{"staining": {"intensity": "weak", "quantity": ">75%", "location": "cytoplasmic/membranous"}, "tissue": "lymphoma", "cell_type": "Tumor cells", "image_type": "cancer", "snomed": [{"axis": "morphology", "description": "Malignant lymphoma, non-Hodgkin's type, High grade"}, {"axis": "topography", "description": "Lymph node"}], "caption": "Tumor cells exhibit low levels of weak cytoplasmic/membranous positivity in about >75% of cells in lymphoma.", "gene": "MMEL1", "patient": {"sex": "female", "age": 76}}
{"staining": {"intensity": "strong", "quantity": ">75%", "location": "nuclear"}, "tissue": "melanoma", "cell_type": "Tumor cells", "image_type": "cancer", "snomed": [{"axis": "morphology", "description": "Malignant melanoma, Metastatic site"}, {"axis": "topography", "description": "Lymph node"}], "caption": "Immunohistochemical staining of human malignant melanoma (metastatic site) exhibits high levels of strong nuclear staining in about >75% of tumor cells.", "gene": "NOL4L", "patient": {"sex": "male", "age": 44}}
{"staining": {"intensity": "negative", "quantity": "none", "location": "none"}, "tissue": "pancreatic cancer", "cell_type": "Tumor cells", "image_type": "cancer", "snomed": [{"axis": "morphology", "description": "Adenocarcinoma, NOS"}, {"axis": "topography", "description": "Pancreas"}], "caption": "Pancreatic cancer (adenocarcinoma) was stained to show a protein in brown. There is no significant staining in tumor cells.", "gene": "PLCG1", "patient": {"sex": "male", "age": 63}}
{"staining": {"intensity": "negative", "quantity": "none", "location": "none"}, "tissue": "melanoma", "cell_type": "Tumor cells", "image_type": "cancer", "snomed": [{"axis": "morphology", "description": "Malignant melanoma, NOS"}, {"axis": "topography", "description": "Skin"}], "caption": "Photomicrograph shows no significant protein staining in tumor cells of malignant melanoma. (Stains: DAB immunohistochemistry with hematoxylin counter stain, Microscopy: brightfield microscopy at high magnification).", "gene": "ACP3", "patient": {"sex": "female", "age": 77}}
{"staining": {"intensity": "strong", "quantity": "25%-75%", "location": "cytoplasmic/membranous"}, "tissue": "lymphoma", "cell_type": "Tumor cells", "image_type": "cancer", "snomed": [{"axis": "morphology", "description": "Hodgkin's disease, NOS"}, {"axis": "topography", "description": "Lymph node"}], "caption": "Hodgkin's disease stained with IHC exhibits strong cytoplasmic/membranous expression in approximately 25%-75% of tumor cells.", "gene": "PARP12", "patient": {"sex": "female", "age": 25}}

----

**What you are asked to do:** Go line by line through the data above and count those holding "female"; report the number alone.

**Solution to this exercise:** 3